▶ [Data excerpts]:
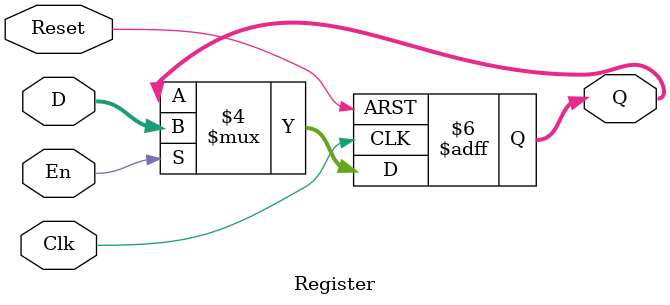
<source format=v>
module Register (D, Q, Clk, Reset, En);
	parameter n = 8;
	
	input [n-1:0] D;
	input Clk, Reset, En;
	output reg [n-1:0] Q;

	always @(posedge Clk or negedge Reset)
	begin
		if (!Reset) 
			Q <= 0;
		else if (En)
			Q <= D;
		else
			Q <= Q;
	end
endmodule
</source>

▶ [Activity]: Transcribe each of the records above precisely, with no pictures in the copy.

▶ [Result of the task]:
<source format=v>
module Register (D, Q, Clk, Reset, En);
	parameter n = 8;
	
	input [n-1:0] D;
	input Clk, Reset, En;
	output reg [n-1:0] Q;

	always @(posedge Clk or negedge Reset)
	begin
		if (!Reset) 
			Q <= 0;
		else if (En)
			Q <= D;
		else
			Q <= Q;
	end
endmodule
</source>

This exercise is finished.